Séance (Seduta spiritica)
Come interpretare artisticamente questo approccio? Conosciamo le cover, l’improvvisazione, ma questo è diverso. ‘Claron permette a Nina Simone di entrare veramente, non a livello cognitivo, ma nella parte più remota del suo cervello’, dice De Angelis. Lo definisce un ‘canale di comunicazione’. McFadden parla con cautela di una ‘seduta spiritica’: un incontro riservato in cui si comunica con gli spiriti. ‘Il teatro è un ottimo luogo per entrare in trance’, sostiene De Angelis, che ritrova somiglianze con i riti dionisiaci nel teatro greco e i rituali voodoo nella cultura haitiana. ‘Nel linguaggio odierno: Claron McFadden apre, ancora prima che il pubblico si sieda, un canale nel suo cuore per sentire la tragedia nella vita e nelle canzoni di Nina Simone’. McFadden aggiunge: ‘utilizzo le sue parole, il suo timing e la sua intonazione.
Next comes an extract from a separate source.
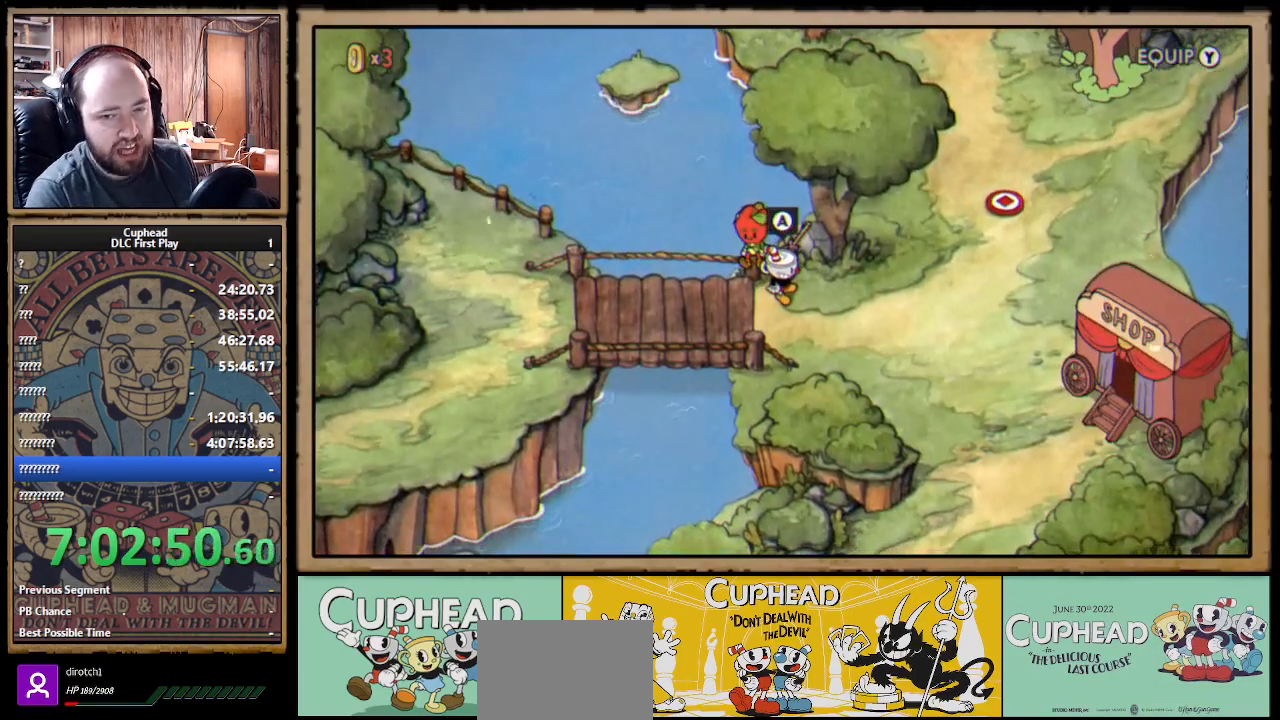
{"buttons": ["DPAD_DOWN"], "left_stick": "right", "right_stick": "center", "events": [[467, "DPAD_DOWN", "down"]]}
Ho studiato bene la sua interpretazione di quei brani, e con gli auricolari lei è con me. Non la imito, ho il mio colore vocale, ma la sua energia passa attraverso di me. Mi sento come una “nave, e desidero che questa sia priva di tutto ciò che potrebbe contaminare ciò che porta con sé, come un ego troppo grande, il giudizio e la bravura tecnica. Voglio soprattutto essere umile per poter diventare un tutt’uno con lei’.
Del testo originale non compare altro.